États-Unis : le Massachusetts autorise l'avortement à tout stade de la grossesse

Aucune limite de délai ne s’applique désormais à l’avortement dans le Massachusetts. La gouverneure démocrate Maura Healey a signé lundi le texte connu sous le nom de Prioritizing Patient Access to Care Act, promulgué au lendemain d’un vote serré au sein de la législature de l’État.

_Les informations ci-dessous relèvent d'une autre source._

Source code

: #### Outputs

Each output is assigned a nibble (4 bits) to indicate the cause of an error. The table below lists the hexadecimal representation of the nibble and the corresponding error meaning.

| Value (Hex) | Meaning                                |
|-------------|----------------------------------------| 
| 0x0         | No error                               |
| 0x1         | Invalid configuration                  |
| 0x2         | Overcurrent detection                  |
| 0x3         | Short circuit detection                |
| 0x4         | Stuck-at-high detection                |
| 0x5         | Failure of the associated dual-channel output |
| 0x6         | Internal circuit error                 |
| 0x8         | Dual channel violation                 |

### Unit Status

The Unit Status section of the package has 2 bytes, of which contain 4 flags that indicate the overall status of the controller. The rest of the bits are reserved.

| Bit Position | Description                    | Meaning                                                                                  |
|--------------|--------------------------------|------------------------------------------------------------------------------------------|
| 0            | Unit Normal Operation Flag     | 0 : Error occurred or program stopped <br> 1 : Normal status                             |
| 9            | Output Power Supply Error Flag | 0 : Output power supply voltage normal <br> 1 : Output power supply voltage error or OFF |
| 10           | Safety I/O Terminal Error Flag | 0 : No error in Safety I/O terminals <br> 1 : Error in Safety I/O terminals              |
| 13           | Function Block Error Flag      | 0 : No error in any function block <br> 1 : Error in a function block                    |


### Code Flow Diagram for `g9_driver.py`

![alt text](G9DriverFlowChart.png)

Ce que change la nouvelle loi

Jusqu’à présent, l’interruption de grossesse restait autorisée sans condition durant les 24 premières semaines. Passé ce seuil, elle n’était permise qu’en cas de danger pour la vie ou la santé de la mère, ou si le fœtus présentait une anomalie jugée incompatible avec la survie hors de l’utérus. Le nouveau texte confie désormais au médecin traitant, seul, la décision de pratiquer une interruption de grossesse au-delà de ce délai, sans obligation légale de justifier d’une menace vitale précise. L’obligation de réaliser l’intervention dans un hôpital agréé a également été retirée du texte.

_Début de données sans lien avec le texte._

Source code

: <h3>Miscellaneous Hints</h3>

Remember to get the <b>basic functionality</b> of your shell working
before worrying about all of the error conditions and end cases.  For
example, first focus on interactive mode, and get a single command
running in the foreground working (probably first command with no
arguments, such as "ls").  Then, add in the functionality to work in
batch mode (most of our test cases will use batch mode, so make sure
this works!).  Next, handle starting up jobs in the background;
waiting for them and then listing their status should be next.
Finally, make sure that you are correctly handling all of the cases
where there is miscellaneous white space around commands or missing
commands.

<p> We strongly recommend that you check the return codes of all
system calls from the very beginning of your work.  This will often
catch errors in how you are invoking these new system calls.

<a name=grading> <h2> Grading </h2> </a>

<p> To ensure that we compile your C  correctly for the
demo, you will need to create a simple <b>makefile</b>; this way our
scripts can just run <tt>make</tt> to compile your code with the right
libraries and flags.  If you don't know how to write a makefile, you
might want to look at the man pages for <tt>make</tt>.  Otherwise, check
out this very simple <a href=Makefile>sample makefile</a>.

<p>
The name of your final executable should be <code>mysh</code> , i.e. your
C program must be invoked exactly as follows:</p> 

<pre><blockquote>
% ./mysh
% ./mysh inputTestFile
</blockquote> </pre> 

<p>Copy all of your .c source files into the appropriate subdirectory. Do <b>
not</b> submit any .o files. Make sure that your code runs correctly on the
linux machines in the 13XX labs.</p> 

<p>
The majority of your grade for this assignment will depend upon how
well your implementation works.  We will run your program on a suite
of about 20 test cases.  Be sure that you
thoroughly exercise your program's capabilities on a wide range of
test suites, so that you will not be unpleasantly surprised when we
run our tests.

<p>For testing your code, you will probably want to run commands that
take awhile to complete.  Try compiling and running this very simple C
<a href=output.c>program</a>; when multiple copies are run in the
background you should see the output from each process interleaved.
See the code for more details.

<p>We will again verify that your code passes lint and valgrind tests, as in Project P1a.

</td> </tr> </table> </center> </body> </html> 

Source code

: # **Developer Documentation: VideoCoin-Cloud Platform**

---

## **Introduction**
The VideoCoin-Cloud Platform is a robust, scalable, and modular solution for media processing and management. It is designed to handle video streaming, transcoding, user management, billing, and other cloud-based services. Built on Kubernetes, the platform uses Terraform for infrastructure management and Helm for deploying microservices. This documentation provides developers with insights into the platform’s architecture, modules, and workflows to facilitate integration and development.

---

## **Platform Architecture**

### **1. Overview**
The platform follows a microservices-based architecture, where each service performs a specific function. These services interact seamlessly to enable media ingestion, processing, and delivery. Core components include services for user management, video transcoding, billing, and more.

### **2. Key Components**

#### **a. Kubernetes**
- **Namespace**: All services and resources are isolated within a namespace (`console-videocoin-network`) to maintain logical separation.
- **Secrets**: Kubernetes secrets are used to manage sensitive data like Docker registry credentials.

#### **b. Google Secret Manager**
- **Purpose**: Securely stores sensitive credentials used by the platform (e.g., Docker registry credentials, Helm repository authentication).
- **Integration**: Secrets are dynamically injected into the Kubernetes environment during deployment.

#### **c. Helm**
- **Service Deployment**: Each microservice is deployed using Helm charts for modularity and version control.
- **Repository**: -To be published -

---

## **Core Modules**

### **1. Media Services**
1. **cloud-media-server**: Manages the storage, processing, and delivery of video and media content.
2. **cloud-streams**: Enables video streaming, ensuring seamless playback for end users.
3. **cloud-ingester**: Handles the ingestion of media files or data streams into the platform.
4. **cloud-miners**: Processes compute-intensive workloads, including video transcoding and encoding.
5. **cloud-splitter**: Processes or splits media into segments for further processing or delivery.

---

Le vote à la chambre basse du Massachusetts s’était soldé, fin juillet, par 119 voix pour et 33 contre. Les sénateurs avaient accéléré l’examen du dossier pour boucler la procédure avant la clôture de la session parlementaire.

Une dixième législation du genre aux États-Unis

Le Massachusetts rejoint neuf autres États américains ayant déjà retiré toute limite de semaines encadrant l’avortement : l’Alaska, le Colorado, le Maryland, le Michigan, le Minnesota, le New Jersey, le Nouveau-Mexique, l’Oregon et le Vermont, ainsi que le district de Columbia. Cette vague législative s’est accélérée depuis l’arrêt Dobbs de la Cour suprême, qui a mis fin en 2022 à la protection fédérale du droit à l’avortement issue de l’arrêt Roe v. Wade de 1973, renvoyant la question à chaque État. Le Massachusetts avait dès 2022 adopté une loi-bouclier protégeant patients et médecins contre d’éventuelles poursuites engagées par d’autres États.

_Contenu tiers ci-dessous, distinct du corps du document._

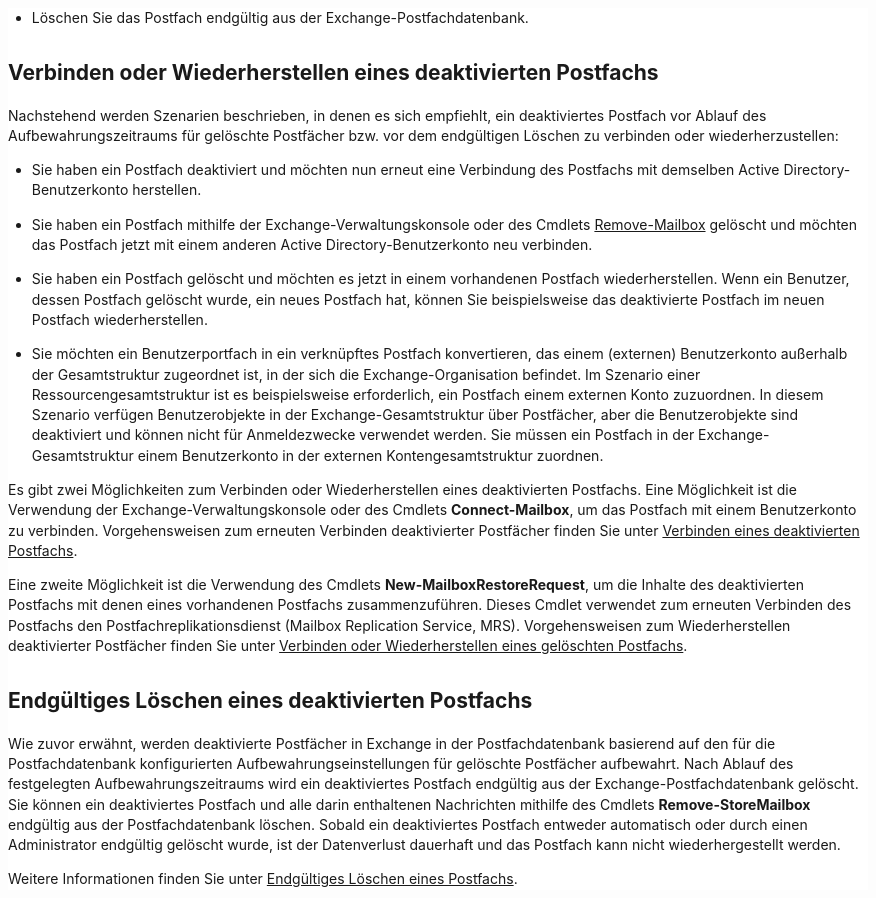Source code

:   - Löschen Sie das Postfach endgültig aus der Exchange-Postfachdatenbank.

## Verbinden oder Wiederherstellen eines deaktivierten Postfachs

Nachstehend werden Szenarien beschrieben, in denen es sich empfiehlt, ein deaktiviertes Postfach vor Ablauf des Aufbewahrungszeitraums für gelöschte Postfächer bzw. vor dem endgültigen Löschen zu verbinden oder wiederherzustellen:

  - Sie haben ein Postfach deaktiviert und möchten nun erneut eine Verbindung des Postfachs mit demselben Active Directory-Benutzerkonto herstellen.

  - Sie haben ein Postfach mithilfe der Exchange-Verwaltungskonsole oder des Cmdlets [Remove-Mailbox](https://technet.microsoft.com/de-de/library/aa995948\(v=exchg.150\)) gelöscht und möchten das Postfach jetzt mit einem anderen Active Directory-Benutzerkonto neu verbinden.

  - Sie haben ein Postfach gelöscht und möchten es jetzt in einem vorhandenen Postfach wiederherstellen. Wenn ein Benutzer, dessen Postfach gelöscht wurde, ein neues Postfach hat, können Sie beispielsweise das deaktivierte Postfach im neuen Postfach wiederherstellen.

  - Sie möchten ein Benutzerportfach in ein verknüpftes Postfach konvertieren, das einem (externen) Benutzerkonto außerhalb der Gesamtstruktur zugeordnet ist, in der sich die Exchange-Organisation befindet. Im Szenario einer Ressourcengesamtstruktur ist es beispielsweise erforderlich, ein Postfach einem externen Konto zuzuordnen. In diesem Szenario verfügen Benutzerobjekte in der Exchange-Gesamtstruktur über Postfächer, aber die Benutzerobjekte sind deaktiviert und können nicht für Anmeldezwecke verwendet werden. Sie müssen ein Postfach in der Exchange-Gesamtstruktur einem Benutzerkonto in der externen Kontengesamtstruktur zuordnen.

Es gibt zwei Möglichkeiten zum Verbinden oder Wiederherstellen eines deaktivierten Postfachs. Eine Möglichkeit ist die Verwendung der Exchange-Verwaltungskonsole oder des Cmdlets **Connect-Mailbox**, um das Postfach mit einem Benutzerkonto zu verbinden. Vorgehensweisen zum erneuten Verbinden deaktivierter Postfächer finden Sie unter [Verbinden eines deaktivierten Postfachs](connect-a-disabled-mailbox-exchange-2013-help.md).

Eine zweite Möglichkeit ist die Verwendung des Cmdlets **New-MailboxRestoreRequest**, um die Inhalte des deaktivierten Postfachs mit denen eines vorhandenen Postfachs zusammenzuführen. Dieses Cmdlet verwendet zum erneuten Verbinden des Postfachs den Postfachreplikationsdienst (Mailbox Replication Service, MRS). Vorgehensweisen zum Wiederherstellen deaktivierter Postfächer finden Sie unter [Verbinden oder Wiederherstellen eines gelöschten Postfachs](connect-or-restore-a-deleted-mailbox-exchange-2013-help.md).

## Endgültiges Löschen eines deaktivierten Postfachs

Wie zuvor erwähnt, werden deaktivierte Postfächer in Exchange in der Postfachdatenbank basierend auf den für die Postfachdatenbank konfigurierten Aufbewahrungseinstellungen für gelöschte Postfächer aufbewahrt. Nach Ablauf des festgelegten Aufbewahrungszeitraums wird ein deaktiviertes Postfach endgültig aus der Exchange-Postfachdatenbank gelöscht. Sie können ein deaktiviertes Postfach und alle darin enthaltenen Nachrichten mithilfe des Cmdlets **Remove-StoreMailbox** endgültig aus der Postfachdatenbank löschen. Sobald ein deaktiviertes Postfach entweder automatisch oder durch einen Administrator endgültig gelöscht wurde, ist der Datenverlust dauerhaft und das Postfach kann nicht wiederhergestellt werden.

Weitere Informationen finden Sie unter [Endgültiges Löschen eines Postfachs](permanently-delete-a-mailbox-exchange-2013-help.md).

Justifications et réactions opposées

Maura Healey a justifié sa décision par des témoignages de femmes contraintes, selon elle, de parcourir des centaines de kilomètres et d’assumer les frais elles-mêmes après un diagnostic tardif compromettant leur grossesse. Elle s’est engagée à maintenir l’accès à l’avortement sûr, légal et accessible dans l’État tant qu’elle en assurera la direction.

La présidente de l’organisation SBA Pro-Life America, Marjorie Dannenfelser, a dénoncé une loi qu’elle juge choquante pour la conscience. La représentante républicaine de l’État, Alyson Sullivan-Almeida, avait averti lors des débats qu’une femme pourrait recourir à l’avortement jusqu’au moment de la naissance pour un enfant viable et en bonne santé. La nouvelle loi doit entrer en application dans un délai de 90 jours après sa signature.